East Hollywood Remembers 1992
How Santa Monica boulevard especially holds memories of the unrest
In 1922, historian Carey McWilliams arrived to Los Angeles from Colorado via the Southern Pacific railroad. His first home in the city was in the area that, in the year 2000, was designated as the Little Armenia section of East Hollywood. As McWilliams tells it in his Southern California: An Island on the Land (1946):
“My dear uncle--the kindest man I have ever known--met me at the old Southern Pacific station…and drove me out Sunset Boulevard to the white-stucco six-unit flat he owned near the corner of Normandie and Sunset.”
Today, Southern California remains relevant for its candid look at the racial relations underlying L.A.’s history since the city’s founding. Note the book’s following excerpt on L.A. County and the state’s record-breaking deadliness just three years after being placed under U.S. jurisdiction (1850):
“In 1853, California had more murders than the rest of the United States, and Los Angeles had more than the rest of California. In a five-year period, 1849-1854, Californians invested $6,000,000 in bowie knives and pistols, and during this period the state reported 2,400 murders, 1,400 suicides, [and] ‘10,000 other miserable deaths.’”

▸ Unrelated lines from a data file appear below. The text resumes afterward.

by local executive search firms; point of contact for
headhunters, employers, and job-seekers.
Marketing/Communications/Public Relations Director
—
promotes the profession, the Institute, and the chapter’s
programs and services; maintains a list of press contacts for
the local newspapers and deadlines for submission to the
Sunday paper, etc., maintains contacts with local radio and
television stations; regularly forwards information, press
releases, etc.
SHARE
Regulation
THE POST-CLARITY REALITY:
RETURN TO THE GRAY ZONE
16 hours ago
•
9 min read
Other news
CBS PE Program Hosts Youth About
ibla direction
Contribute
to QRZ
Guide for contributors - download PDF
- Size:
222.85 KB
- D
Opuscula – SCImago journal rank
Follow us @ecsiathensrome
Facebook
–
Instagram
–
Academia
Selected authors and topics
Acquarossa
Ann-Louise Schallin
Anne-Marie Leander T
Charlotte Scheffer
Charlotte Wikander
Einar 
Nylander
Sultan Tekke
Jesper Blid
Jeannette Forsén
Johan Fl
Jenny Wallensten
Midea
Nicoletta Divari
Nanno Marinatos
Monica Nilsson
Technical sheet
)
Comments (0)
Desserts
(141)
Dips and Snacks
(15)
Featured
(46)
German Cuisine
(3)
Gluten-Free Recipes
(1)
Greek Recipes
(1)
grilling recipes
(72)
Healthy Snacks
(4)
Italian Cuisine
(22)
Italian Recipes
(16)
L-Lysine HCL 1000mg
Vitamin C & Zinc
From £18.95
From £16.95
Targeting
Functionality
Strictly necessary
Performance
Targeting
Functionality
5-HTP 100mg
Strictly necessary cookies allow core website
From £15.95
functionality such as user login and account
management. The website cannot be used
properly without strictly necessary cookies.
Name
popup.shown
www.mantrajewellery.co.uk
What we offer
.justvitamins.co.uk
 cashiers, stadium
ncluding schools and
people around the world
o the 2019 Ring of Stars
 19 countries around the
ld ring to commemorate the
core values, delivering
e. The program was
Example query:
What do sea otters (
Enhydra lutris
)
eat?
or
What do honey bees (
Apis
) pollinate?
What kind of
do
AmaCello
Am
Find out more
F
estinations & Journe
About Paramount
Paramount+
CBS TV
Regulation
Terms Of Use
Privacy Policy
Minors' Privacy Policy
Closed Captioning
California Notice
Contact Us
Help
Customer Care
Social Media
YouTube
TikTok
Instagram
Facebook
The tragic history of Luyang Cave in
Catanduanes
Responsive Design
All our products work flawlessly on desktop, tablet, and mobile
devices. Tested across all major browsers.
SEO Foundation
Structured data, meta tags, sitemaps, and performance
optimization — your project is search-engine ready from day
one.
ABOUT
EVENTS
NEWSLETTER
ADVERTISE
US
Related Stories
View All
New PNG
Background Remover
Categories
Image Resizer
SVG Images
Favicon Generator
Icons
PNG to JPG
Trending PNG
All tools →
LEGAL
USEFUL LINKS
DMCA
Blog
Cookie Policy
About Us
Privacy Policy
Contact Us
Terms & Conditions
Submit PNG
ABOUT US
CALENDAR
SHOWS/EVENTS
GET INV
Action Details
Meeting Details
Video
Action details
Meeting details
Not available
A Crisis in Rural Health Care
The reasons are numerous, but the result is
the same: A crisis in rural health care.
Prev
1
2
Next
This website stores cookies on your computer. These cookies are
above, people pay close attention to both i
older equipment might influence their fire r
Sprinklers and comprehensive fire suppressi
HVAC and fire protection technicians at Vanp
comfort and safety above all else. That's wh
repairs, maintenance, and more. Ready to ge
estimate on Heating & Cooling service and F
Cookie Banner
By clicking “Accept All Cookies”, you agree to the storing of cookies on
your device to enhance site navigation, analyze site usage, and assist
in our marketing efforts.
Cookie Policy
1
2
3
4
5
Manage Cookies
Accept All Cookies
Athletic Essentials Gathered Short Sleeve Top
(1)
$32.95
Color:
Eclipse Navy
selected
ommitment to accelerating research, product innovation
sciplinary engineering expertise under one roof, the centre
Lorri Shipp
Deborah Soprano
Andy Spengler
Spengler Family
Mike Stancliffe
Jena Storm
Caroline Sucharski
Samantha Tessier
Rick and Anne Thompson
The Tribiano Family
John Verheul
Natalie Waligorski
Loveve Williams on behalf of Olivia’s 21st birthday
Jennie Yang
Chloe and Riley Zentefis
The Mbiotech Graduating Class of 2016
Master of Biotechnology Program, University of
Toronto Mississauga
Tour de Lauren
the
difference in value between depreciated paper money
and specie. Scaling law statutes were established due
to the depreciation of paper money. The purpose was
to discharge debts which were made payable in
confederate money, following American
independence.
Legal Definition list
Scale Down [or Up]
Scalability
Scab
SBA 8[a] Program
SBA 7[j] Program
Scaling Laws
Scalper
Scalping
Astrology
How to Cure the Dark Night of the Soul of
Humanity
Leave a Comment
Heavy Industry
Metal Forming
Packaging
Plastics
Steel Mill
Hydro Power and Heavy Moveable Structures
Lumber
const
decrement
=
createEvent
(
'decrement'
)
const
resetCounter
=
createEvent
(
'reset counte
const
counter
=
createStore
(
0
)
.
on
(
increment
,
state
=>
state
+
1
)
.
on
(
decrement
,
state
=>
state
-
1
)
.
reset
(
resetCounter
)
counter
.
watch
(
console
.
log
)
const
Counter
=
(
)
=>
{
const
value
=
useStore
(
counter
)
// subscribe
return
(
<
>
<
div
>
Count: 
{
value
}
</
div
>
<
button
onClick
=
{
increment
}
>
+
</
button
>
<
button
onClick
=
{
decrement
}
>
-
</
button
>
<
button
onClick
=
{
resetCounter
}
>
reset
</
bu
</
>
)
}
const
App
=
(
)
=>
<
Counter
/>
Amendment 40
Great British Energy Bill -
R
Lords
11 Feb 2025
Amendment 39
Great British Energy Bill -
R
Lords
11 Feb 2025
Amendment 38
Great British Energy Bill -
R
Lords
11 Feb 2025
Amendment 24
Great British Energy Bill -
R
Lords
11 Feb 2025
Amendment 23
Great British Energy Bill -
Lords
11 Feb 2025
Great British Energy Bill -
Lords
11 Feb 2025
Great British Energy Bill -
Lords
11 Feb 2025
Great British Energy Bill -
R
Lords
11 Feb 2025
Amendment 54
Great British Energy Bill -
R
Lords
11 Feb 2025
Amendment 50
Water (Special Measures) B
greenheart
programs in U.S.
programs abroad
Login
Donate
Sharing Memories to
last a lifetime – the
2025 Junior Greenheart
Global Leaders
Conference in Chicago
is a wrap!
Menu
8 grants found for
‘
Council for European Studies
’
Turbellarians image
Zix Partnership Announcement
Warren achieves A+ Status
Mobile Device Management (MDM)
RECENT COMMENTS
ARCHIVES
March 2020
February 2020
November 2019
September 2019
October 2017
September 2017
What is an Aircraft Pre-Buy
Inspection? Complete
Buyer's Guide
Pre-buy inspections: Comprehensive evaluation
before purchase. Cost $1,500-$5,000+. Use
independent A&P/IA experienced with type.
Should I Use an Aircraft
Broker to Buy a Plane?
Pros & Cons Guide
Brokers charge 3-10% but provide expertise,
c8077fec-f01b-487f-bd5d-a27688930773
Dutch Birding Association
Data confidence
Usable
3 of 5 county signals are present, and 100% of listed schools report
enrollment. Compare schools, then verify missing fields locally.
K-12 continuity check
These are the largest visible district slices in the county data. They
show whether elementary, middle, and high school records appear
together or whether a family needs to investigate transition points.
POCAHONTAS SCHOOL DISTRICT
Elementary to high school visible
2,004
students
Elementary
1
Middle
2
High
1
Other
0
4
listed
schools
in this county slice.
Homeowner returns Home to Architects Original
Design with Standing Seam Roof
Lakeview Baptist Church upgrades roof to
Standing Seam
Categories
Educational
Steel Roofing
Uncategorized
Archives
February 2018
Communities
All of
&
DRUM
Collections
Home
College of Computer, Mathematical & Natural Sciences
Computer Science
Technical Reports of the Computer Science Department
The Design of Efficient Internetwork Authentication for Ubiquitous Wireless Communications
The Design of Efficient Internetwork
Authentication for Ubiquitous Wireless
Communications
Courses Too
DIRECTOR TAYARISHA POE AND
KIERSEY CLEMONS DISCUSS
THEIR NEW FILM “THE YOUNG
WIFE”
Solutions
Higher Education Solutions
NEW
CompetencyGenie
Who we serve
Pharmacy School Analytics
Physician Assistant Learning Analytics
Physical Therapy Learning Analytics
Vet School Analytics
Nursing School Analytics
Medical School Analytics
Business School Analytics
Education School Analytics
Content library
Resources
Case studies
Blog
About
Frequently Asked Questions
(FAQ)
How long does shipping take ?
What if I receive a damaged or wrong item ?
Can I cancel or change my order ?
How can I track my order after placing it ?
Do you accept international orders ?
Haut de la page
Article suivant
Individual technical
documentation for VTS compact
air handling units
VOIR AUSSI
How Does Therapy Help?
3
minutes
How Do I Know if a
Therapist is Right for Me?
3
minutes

When one considers that the same year California entered “the union,” its first legislators passed the 1850 California Act for the Government and Protection of Indians, which outlawed Native Californians from testifying in court against whites while also legalizing their indentured servitude and forced removal from ancestral homelands, it’s clear just how such an “arms race” led only to more fatalities. It’s also telling of how L.A. and the Golden State’s racial hierarchies were literally embedded into law at the outset of their tenure for U.S. markets and government, only for still too many residents here to have little to no familiarity with.